> [EXERCISE REQUIREMENTS]: Set every record down again, exactly and completely.

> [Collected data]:
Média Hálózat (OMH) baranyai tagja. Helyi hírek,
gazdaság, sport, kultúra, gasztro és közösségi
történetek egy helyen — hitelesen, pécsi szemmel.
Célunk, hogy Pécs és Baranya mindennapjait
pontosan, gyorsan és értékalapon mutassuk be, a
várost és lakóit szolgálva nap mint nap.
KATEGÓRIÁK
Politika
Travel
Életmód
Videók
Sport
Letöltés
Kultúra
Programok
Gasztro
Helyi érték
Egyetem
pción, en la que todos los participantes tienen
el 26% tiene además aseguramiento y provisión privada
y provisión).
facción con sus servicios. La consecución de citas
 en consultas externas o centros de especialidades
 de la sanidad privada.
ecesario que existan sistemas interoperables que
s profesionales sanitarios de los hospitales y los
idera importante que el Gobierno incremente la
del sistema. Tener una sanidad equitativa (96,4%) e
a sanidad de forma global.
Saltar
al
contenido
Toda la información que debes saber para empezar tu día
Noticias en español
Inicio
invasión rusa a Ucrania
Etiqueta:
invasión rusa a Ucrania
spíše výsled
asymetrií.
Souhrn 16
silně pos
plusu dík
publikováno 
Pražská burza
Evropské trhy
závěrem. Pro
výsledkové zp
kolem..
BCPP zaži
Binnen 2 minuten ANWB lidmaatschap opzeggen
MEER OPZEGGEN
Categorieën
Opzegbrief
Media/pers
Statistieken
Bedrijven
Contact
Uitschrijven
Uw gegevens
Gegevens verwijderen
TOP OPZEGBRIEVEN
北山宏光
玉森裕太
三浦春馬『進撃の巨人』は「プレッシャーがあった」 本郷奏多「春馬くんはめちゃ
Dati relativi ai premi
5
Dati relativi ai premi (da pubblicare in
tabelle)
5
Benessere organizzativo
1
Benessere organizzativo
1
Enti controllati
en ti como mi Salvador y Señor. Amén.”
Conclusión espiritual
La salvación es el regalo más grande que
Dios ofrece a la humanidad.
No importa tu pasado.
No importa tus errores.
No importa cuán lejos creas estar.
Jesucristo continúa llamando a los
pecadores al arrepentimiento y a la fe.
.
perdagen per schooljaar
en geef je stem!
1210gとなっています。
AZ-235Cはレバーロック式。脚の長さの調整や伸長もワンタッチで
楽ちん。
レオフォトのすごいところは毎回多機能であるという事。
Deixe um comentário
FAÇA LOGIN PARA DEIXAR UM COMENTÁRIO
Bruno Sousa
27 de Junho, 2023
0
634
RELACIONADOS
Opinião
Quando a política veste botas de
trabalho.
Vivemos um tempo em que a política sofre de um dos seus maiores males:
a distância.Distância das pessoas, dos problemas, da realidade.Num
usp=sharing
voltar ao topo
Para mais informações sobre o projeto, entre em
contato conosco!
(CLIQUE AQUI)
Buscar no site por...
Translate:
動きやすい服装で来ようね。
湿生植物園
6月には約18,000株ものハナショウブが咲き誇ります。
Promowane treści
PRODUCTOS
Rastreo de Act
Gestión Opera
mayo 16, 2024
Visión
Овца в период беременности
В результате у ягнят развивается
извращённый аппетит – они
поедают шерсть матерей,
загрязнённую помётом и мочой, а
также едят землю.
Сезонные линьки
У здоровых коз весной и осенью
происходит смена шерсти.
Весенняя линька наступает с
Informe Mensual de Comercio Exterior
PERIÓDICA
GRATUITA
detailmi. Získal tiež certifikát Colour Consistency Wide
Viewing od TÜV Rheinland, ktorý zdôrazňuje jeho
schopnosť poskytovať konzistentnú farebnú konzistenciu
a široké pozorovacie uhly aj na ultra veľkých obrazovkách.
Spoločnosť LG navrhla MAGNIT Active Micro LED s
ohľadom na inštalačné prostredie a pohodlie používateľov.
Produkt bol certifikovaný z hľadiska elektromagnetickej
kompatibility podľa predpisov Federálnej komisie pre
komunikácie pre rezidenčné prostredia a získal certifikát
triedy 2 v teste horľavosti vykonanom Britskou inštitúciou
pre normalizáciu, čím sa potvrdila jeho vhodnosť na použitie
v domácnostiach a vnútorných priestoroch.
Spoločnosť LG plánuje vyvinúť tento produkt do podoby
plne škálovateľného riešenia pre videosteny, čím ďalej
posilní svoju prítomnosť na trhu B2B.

> [FINISHED EXERCISE]:
Média Hálózat (OMH) baranyai tagja. Helyi hírek,
gazdaság, sport, kultúra, gasztro és közösségi
történetek egy helyen — hitelesen, pécsi szemmel.
Célunk, hogy Pécs és Baranya mindennapjait
pontosan, gyorsan és értékalapon mutassuk be, a
várost és lakóit szolgálva nap mint nap.
KATEGÓRIÁK
Politika
Travel
Életmód
Videók
Sport
Letöltés
Kultúra
Programok
Gasztro
Helyi érték
Egyetem
pción, en la que todos los participantes tienen
el 26% tiene además aseguramiento y provisión privada
y provisión).
facción con sus servicios. La consecución de citas
 en consultas externas o centros de especialidades
 de la sanidad privada.
ecesario que existan sistemas interoperables que
s profesionales sanitarios de los hospitales y los
idera importante que el Gobierno incremente la
del sistema. Tener una sanidad equitativa (96,4%) e
a sanidad de forma global.
Saltar
al
contenido
Toda la información que debes saber para empezar tu día
Noticias en español
Inicio
invasión rusa a Ucrania
Etiqueta:
invasión rusa a Ucrania
spíše výsled
asymetrií.
Souhrn 16
silně pos
plusu dík
publikováno 
Pražská burza
Evropské trhy
závěrem. Pro
výsledkové zp
kolem..
BCPP zaži
Binnen 2 minuten ANWB lidmaatschap opzeggen
MEER OPZEGGEN
Categorieën
Opzegbrief
Media/pers
Statistieken
Bedrijven
Contact
Uitschrijven
Uw gegevens
Gegevens verwijderen
TOP OPZEGBRIEVEN
北山宏光
玉森裕太
三浦春馬『進撃の巨人』は「プレッシャーがあった」 本郷奏多「春馬くんはめちゃ
Dati relativi ai premi
5
Dati relativi ai premi (da pubblicare in
tabelle)
5
Benessere organizzativo
1
Benessere organizzativo
1
Enti controllati
en ti como mi Salvador y Señor. Amén.”
Conclusión espiritual
La salvación es el regalo más grande que
Dios ofrece a la humanidad.
No importa tu pasado.
No importa tus errores.
No importa cuán lejos creas estar.
Jesucristo continúa llamando a los
pecadores al arrepentimiento y a la fe.
.
perdagen per schooljaar
en geef je stem!
1210gとなっています。
AZ-235Cはレバーロック式。脚の長さの調整や伸長もワンタッチで
楽ちん。
レオフォトのすごいところは毎回多機能であるという事。
Deixe um comentário
FAÇA LOGIN PARA DEIXAR UM COMENTÁRIO
Bruno Sousa
27 de Junho, 2023
0
634
RELACIONADOS
Opinião
Quando a política veste botas de
trabalho.
Vivemos um tempo em que a política sofre de um dos seus maiores males:
a distância.Distância das pessoas, dos problemas, da realidade.Num
usp=sharing
voltar ao topo
Para mais informações sobre o projeto, entre em
contato conosco!
(CLIQUE AQUI)
Buscar no site por...
Translate:
動きやすい服装で来ようね。
湿生植物園
6月には約18,000株ものハナショウブが咲き誇ります。
Promowane treści
PRODUCTOS
Rastreo de Act
Gestión Opera
mayo 16, 2024
Visión
Овца в период беременности
В результате у ягнят развивается
извращённый аппетит – они
поедают шерсть матерей,
загрязнённую помётом и мочой, а
также едят землю.
Сезонные линьки
У здоровых коз весной и осенью
происходит смена шерсти.
Весенняя линька наступает с
Informe Mensual de Comercio Exterior
PERIÓDICA
GRATUITA
detailmi. Získal tiež certifikát Colour Consistency Wide
Viewing od TÜV Rheinland, ktorý zdôrazňuje jeho
schopnosť poskytovať konzistentnú farebnú konzistenciu
a široké pozorovacie uhly aj na ultra veľkých obrazovkách.
Spoločnosť LG navrhla MAGNIT Active Micro LED s
ohľadom na inštalačné prostredie a pohodlie používateľov.
Produkt bol certifikovaný z hľadiska elektromagnetickej
kompatibility podľa predpisov Federálnej komisie pre
komunikácie pre rezidenčné prostredia a získal certifikát
triedy 2 v teste horľavosti vykonanom Britskou inštitúciou
pre normalizáciu, čím sa potvrdila jeho vhodnosť na použitie
v domácnostiach a vnútorných priestoroch.
Spoločnosť LG plánuje vyvinúť tento produkt do podoby
plne škálovateľného riešenia pre videosteny, čím ďalej
posilní svoju prítomnosť na trhu B2B.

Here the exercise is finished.